/transformers-8bit

wrapper for hivemind's gpt-j-8bit training code for easy loading

Primary LanguagePython

transformers-8bit

wrapper for hivemind's gpt-j-8bit training code for easy loading

model card of a model that i trained with this as proof of concept: https://huggingface.co/crumb/gpt-j-6b-shakespeare

check out hivemind's original 8bit quantized model: https://huggingface.co/hivemind/gpt-j-6B-8bit

installation

!pip install transformers==4.14.1 datasets -q
!pip install accelerate -q
!pip install bitsandbytes-cuda111==0.26.0 -q
!pip install git+https://github.com/aicrumb/datasettokenizer -q
!pip install git+https://github.com/aicrumb/transformers-8bit -q

inference example

# this should work with any gpt-j checkpoint, 8bit or not
model, tokenizer, config = transformers_8bit.load_gptj("crumb/gpt-j-6b-shakespeare", device='cuda')

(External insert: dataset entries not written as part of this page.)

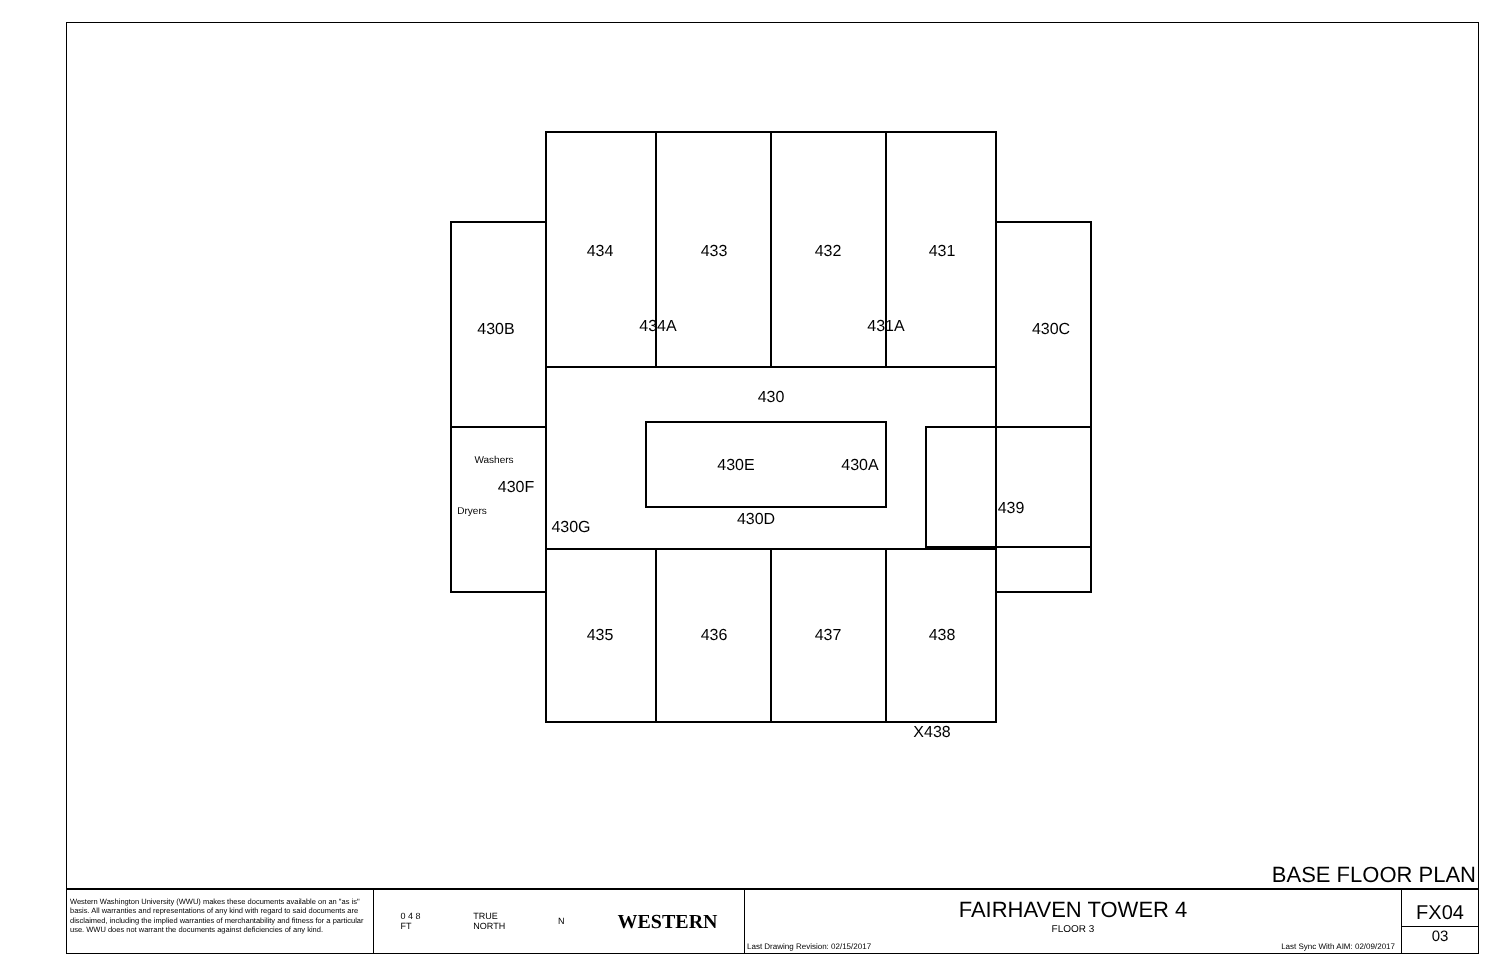434
433
432
431
434A
431A
430B
430C
430
430E
430A
430F
439
430D
430G
Washers
Dryers
435
436
437
438
X438
BASE FLOOR PLAN
Western Washington University (WWU) makes these documents available on an "as is" basis. All warranties and representations of any kind with regard to said documents are disclaimed, including the implied warranties of merchantability and fitness for a particular use. WWU does not warrant the documents against deficiencies of any kind.
0 4 8
FT TRUE
NORTH N WESTERN
FAIRHAVEN TOWER 4
FLOOR 3
Last Drawing Revision: 02/15/2017 Last Sync With AIM: 02/09/2017
FX04
03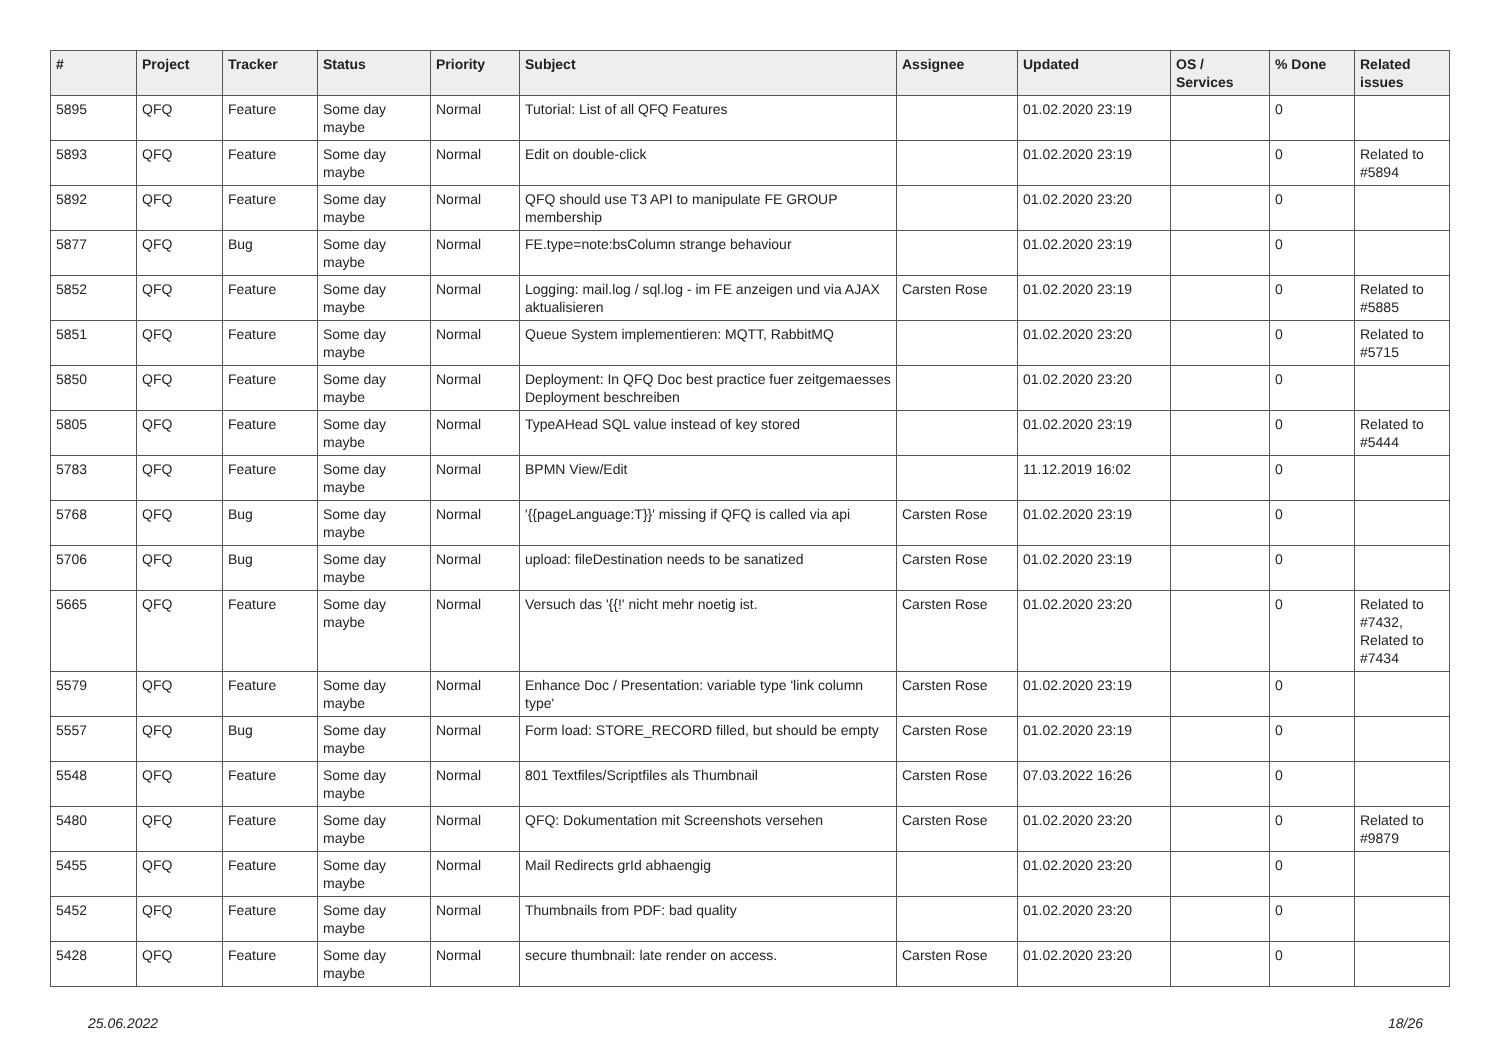| # | Project | Tracker | Status | Priority | Subject | Assignee | Updated | OS / Services | % Done | Related issues |
| --- | --- | --- | --- | --- | --- | --- | --- | --- | --- | --- |
| 5895 | QFQ | Feature | Some day maybe | Normal | Tutorial: List of all QFQ Features | | 01.02.2020 23:19 | | 0 | |
| 5893 | QFQ | Feature | Some day maybe | Normal | Edit on double-click | | 01.02.2020 23:19 | | 0 | Related to #5894 |
| 5892 | QFQ | Feature | Some day maybe | Normal | QFQ should use T3 API to manipulate FE GROUP membership | | 01.02.2020 23:20 | | 0 | |
| 5877 | QFQ | Bug | Some day maybe | Normal | FE.type=note:bsColumn strange behaviour | | 01.02.2020 23:19 | | 0 | |
| 5852 | QFQ | Feature | Some day maybe | Normal | Logging: mail.log / sql.log - im FE anzeigen und via AJAX aktualisieren | Carsten Rose | 01.02.2020 23:19 | | 0 | Related to #5885 |
| 5851 | QFQ | Feature | Some day maybe | Normal | Queue System implementieren: MQTT, RabbitMQ | | 01.02.2020 23:20 | | 0 | Related to #5715 |
| 5850 | QFQ | Feature | Some day maybe | Normal | Deployment: In QFQ Doc best practice fuer zeitgemaesses Deployment beschreiben | | 01.02.2020 23:20 | | 0 | |
| 5805 | QFQ | Feature | Some day maybe | Normal | TypeAHead SQL value instead of key stored | | 01.02.2020 23:19 | | 0 | Related to #5444 |
| 5783 | QFQ | Feature | Some day maybe | Normal | BPMN View/Edit | | 11.12.2019 16:02 | | 0 | |
| 5768 | QFQ | Bug | Some day maybe | Normal | '{{pageLanguage:T}}' missing if QFQ is called via api | Carsten Rose | 01.02.2020 23:19 | | 0 | |
| 5706 | QFQ | Bug | Some day maybe | Normal | upload: fileDestination needs to be sanatized | Carsten Rose | 01.02.2020 23:19 | | 0 | |
| 5665 | QFQ | Feature | Some day maybe | Normal | Versuch das '{{!' nicht mehr noetig ist. | Carsten Rose | 01.02.2020 23:20 | | 0 | Related to #7432, Related to #7434 |
| 5579 | QFQ | Feature | Some day maybe | Normal | Enhance Doc / Presentation: variable type 'link column type' | Carsten Rose | 01.02.2020 23:19 | | 0 | |
| 5557 | QFQ | Bug | Some day maybe | Normal | Form load: STORE_RECORD filled, but should be empty | Carsten Rose | 01.02.2020 23:19 | | 0 | |
| 5548 | QFQ | Feature | Some day maybe | Normal | 801 Textfiles/Scriptfiles als Thumbnail | Carsten Rose | 07.03.2022 16:26 | | 0 | |
| 5480 | QFQ | Feature | Some day maybe | Normal | QFQ: Dokumentation mit Screenshots versehen | Carsten Rose | 01.02.2020 23:20 | | 0 | Related to #9879 |
| 5455 | QFQ | Feature | Some day maybe | Normal | Mail Redirects grId abhaengig | | 01.02.2020 23:20 | | 0 | |
| 5452 | QFQ | Feature | Some day maybe | Normal | Thumbnails from PDF: bad quality | | 01.02.2020 23:20 | | 0 | |
| 5428 | QFQ | Feature | Some day maybe | Normal | secure thumbnail: late render on access. | Carsten Rose | 01.02.2020 23:20 | | 0 | |
25.06.2022 18/26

prompt = tokenizer("Romeo:", return_tensors='pt')
prompt = {key: value.to('cuda') for key, value in prompt.items()}
out = model.generate(**prompt, min_length=64, max_length=64, do_sample=True, pad_token_id=tokenizer.eos_token_id)
print(tokenizer.decode(out[0]))

""" example output
Romeo: [Aside] And but in night, how tedious
Is the day's celebration!
JULIET: [Aside] O me! how quick skips time!
Bid Time himself look out And, after no long date,
Call time up o'er-head,
"""

finetuning example

import transformers
import torch
from bitsandbytes.optim import Adam8bit
from tqdm.auto import tqdm
import transformers_8bit
import datasettokenizer as tok

from huggingface_hub import notebook_login
notebook_login() # log in before running rest of cells

# load model
model, tokenizer, config = transformers_8bit.gptj(device='cuda')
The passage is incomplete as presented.